Por isso, se uma questão descreve gestor, contrato e fatos específicos e pede que o Tribunal declare desde logo se houve irregularidade, o instrumento não funciona como consulta normativa.

9. Prejulgado: a tese vem antes do caso

A decisão proferida em consulta tem caráter normativo e constitui prejulgamento da tese, mas não do fato ou caso concreto.

Esse efeito explica o funcionamento da base de prejulgados: uma tese já fixada pode orientar consultas posteriores sem transformar a resposta abstrata em julgamento antecipado de responsabilidade individual.

Se o objeto da nova consulta se limitar a dúvida já respondida pelo Tribunal, a unidade técnica encaminha ao consulente cópia do ato decisório que contém a tese vigente, registra o fato por despacho e encaminha os autos ao arquivo.
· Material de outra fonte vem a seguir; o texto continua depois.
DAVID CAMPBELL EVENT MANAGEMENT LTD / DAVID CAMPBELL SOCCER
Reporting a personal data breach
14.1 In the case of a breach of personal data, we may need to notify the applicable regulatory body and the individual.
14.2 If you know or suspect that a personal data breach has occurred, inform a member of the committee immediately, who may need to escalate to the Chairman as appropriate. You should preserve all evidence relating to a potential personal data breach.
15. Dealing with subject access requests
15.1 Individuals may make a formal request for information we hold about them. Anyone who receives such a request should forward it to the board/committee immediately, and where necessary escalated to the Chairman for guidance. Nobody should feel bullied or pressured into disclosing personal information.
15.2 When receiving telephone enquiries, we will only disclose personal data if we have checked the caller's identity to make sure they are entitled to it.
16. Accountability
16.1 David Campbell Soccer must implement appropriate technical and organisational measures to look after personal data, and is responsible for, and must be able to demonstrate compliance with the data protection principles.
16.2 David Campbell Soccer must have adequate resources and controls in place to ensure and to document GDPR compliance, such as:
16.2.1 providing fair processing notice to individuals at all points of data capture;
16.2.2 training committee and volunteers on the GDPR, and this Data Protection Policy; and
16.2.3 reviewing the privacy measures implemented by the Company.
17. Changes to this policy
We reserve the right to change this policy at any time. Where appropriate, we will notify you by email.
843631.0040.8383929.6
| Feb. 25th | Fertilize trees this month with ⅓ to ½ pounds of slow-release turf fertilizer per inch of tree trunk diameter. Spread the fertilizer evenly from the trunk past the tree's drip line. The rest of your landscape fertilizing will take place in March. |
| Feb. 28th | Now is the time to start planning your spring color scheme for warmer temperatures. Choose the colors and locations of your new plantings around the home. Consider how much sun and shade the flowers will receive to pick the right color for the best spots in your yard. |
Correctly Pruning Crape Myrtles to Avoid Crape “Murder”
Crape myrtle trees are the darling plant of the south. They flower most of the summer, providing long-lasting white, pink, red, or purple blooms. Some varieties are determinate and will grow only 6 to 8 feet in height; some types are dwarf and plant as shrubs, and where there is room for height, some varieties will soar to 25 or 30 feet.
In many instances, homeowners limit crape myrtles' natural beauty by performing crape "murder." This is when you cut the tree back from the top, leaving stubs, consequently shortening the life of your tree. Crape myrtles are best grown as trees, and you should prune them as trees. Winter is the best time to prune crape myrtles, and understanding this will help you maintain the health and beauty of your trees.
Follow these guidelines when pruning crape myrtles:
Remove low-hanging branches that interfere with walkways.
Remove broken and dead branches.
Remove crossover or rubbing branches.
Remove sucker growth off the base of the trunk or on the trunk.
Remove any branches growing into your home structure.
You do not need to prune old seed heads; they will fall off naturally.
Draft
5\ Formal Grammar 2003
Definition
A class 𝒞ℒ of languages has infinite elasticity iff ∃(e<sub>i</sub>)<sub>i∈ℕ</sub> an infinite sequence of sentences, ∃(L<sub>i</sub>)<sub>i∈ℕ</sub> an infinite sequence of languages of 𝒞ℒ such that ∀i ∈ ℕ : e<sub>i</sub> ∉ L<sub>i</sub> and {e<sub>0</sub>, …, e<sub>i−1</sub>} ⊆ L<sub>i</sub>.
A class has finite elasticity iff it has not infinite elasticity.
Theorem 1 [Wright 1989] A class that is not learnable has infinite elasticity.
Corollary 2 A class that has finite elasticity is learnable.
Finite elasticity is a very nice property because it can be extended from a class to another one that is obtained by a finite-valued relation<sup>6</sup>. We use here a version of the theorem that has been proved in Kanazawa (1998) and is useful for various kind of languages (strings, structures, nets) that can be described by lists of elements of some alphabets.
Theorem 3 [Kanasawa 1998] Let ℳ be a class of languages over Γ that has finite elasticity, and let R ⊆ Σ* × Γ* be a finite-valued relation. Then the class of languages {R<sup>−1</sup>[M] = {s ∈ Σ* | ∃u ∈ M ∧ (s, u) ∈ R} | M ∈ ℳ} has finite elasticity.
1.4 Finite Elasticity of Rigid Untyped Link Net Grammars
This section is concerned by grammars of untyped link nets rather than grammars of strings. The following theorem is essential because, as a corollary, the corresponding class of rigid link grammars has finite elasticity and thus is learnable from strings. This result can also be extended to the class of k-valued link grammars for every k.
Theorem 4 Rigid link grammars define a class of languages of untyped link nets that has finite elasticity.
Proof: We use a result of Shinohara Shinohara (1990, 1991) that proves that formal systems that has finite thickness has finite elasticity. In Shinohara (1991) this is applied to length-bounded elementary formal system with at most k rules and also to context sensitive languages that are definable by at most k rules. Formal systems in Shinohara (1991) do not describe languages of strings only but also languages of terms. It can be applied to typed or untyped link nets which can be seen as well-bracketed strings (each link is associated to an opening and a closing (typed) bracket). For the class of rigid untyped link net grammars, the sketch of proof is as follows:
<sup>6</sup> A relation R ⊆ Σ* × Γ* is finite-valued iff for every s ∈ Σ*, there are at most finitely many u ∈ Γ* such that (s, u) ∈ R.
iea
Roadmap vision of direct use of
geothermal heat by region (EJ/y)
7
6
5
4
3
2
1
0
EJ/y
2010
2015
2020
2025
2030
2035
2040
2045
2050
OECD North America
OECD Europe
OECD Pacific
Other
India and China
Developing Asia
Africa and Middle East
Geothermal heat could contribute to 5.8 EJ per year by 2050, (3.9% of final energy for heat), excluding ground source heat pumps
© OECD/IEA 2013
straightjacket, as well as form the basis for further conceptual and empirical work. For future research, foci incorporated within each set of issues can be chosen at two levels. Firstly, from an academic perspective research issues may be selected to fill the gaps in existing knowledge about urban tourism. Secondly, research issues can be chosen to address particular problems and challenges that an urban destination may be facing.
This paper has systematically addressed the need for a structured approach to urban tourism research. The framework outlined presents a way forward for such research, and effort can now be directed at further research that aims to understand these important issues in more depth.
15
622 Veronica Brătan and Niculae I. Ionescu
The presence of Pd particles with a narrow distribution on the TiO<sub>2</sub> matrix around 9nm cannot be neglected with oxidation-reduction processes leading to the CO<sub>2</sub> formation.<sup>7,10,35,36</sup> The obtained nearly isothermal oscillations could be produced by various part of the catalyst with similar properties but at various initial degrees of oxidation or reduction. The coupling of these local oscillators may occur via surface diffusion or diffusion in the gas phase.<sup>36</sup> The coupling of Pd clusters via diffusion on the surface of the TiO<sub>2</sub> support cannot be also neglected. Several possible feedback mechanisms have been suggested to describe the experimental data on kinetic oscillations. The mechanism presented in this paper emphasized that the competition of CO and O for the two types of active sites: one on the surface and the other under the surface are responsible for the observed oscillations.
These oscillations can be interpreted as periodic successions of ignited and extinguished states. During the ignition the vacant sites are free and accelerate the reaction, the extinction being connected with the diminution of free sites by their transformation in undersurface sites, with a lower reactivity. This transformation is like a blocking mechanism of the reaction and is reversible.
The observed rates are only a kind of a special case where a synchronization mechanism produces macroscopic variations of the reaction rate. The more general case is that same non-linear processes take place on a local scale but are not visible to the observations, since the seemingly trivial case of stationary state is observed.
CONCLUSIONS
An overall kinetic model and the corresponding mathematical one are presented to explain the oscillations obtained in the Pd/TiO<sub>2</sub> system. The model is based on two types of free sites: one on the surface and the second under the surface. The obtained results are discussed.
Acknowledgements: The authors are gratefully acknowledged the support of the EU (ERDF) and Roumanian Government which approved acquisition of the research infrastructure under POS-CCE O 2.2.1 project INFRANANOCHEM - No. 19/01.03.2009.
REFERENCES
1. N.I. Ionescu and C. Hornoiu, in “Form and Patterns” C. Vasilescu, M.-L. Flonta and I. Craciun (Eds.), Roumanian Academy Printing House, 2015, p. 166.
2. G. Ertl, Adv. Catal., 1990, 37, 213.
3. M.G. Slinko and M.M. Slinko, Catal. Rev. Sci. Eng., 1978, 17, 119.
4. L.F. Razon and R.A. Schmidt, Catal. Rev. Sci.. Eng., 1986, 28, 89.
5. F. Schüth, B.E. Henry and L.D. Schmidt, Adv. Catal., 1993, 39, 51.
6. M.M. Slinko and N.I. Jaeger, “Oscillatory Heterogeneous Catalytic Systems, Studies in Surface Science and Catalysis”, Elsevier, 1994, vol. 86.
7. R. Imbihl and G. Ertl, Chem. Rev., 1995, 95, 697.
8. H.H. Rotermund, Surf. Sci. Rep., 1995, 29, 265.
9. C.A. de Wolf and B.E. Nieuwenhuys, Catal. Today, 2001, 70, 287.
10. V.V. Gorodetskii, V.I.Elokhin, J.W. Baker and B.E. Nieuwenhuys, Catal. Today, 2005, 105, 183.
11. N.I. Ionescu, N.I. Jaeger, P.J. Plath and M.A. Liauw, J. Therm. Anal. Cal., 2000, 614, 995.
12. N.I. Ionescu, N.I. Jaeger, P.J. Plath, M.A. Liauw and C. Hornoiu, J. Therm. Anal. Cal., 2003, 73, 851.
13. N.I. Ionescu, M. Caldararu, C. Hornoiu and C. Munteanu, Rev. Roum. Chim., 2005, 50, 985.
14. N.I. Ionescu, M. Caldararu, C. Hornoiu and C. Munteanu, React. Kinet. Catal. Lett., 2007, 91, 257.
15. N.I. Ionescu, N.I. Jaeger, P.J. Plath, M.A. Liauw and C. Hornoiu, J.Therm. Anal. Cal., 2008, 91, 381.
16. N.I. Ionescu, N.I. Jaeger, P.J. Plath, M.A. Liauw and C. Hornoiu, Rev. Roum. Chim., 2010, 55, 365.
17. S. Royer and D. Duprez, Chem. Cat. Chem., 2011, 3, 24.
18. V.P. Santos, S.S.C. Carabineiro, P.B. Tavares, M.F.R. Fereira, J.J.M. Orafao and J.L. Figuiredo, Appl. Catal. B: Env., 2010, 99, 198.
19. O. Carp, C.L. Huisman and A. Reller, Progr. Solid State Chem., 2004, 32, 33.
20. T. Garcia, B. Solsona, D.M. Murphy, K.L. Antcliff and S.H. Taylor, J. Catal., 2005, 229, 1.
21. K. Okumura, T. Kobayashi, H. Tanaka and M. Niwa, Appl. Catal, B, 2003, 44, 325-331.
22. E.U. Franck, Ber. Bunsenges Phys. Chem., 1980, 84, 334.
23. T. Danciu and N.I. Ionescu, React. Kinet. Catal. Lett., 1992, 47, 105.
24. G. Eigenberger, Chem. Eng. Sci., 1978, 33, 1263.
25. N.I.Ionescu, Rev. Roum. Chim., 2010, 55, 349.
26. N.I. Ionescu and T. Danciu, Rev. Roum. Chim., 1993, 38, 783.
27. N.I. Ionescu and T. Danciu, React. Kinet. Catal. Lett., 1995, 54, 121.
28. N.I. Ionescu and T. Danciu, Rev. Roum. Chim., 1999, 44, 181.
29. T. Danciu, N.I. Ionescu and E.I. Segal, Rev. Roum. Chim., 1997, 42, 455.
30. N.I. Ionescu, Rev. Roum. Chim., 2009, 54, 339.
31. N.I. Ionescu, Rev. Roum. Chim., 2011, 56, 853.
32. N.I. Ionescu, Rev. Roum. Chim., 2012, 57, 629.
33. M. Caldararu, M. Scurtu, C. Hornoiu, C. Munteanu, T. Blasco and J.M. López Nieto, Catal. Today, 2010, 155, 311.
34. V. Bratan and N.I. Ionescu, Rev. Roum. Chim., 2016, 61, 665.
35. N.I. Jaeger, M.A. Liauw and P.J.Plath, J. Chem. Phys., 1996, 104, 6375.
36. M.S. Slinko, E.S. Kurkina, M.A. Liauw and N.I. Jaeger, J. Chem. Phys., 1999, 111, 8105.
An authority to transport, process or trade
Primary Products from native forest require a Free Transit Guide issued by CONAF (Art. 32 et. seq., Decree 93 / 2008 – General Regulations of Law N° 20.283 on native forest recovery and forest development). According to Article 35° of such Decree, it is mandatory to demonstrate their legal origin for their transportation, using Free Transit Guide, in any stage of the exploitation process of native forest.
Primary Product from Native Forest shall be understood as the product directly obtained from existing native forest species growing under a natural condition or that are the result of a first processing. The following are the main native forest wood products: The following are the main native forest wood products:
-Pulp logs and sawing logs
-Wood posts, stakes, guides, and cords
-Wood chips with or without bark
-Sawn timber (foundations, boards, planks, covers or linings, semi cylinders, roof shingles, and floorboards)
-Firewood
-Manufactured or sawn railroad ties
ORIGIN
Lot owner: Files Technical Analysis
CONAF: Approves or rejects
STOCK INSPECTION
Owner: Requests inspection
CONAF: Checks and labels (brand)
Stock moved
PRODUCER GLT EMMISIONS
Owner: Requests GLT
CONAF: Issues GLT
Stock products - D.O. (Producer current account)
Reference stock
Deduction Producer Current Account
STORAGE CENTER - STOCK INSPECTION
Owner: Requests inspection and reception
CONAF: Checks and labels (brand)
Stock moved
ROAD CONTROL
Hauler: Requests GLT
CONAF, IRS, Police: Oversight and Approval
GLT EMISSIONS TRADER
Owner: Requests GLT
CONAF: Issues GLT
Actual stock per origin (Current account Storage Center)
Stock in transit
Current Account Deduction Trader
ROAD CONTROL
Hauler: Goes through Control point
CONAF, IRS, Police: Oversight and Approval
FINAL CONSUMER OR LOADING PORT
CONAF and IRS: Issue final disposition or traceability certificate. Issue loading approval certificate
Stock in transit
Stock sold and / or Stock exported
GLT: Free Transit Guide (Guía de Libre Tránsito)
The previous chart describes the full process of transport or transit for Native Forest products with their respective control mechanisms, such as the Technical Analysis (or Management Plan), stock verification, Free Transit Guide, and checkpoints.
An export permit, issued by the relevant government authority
Se a própria unidade técnica entender que a tese vigente precisa ser reformada ou revogada por atualização da ordem jurídica, instrui o processo para nova apreciação pelo Plenário.

A relação pode ser visualizada assim:

consulta em tese → decisão normativa → prejulgado da tese → aplicação futura conforme o caso concreto.

10. Como reconhecer o instrumento na questão

Quando a banca apresentar um enunciado, faça três perguntas na ordem:

  1. Há um possível fato irregular a apurar ou uma dúvida normativa abstrata?
    • fato irregular → denúncia ou representação;
    • dúvida normativa → consulta.
  2. Quem provoca o Tribunal?
    • cidadão, partido, associação ou sindicato → denúncia;
    • legitimado específico → representação;
    • autoridade do art. 269 → consulta.
  3. Qual etapa está sendo descrita?
    • requisitos formais → triagem;
    • registro na classe processual → autuação;
    • priorização por RROM e GUT → seletividade;
    • produção e análise de elementos para decidir → instrução.

Essa ordem evita confundir admissibilidade, prioridade e mérito.

11. Síntese de contrastes que exigem precisão

Confusão possívelDistinção correta
denúncia × representaçãoobjeto pode ser semelhante; legitimidade é diferente
sigilo × anonimatosigilo protege identidade conhecida; anonimato não satisfaz, por si só, a qualificação formal
comunicação de irregularidade × processo autuadoa primeira pode alimentar fiscalização e, se surgirem os elementos exigidos, originar representação da unidade técnica
triagem × seletividadetriagem verifica requisitos; seletividade prioriza
seletividade × méritopriorizar não é julgar procedência nem responsabilidade
proposta de arquivamento × improcedênciaa primeira pode resultar da seletividade e ainda passa pelo fluxo decisório próprio; não equivale a julgamento do mérito
RROM × GUTRROM vem primeiro; GUT só é aplicado após o mínimo
consulta × caso concretoconsulta responde tese normativa; não antecipa julgamento factual
prejulgado × julgamento do fatoprejulgado fixa a tese nos termos regimentais; não prejulga o fato ou caso concreto

12. Corte normativo e fronteiras

O recorte considera o Regimento Interno vigente na publicação do edital, em 6 de julho de 2026, e a Resolução TCE/MA nº 437/2026, publicada em 30 de março de 2026.

Garantias processuais gerais, produção de provas e contagem de prazos pertencem ao Assunto 060. Decisões, débitos, sanções e execução ficam no 061; recursos e revisão, no 062; atos normativos, ética e regras finais, no 063. Aqui foram mantidas apenas as pontes indispensáveis para entender o fluxo de denúncia, representação e consulta.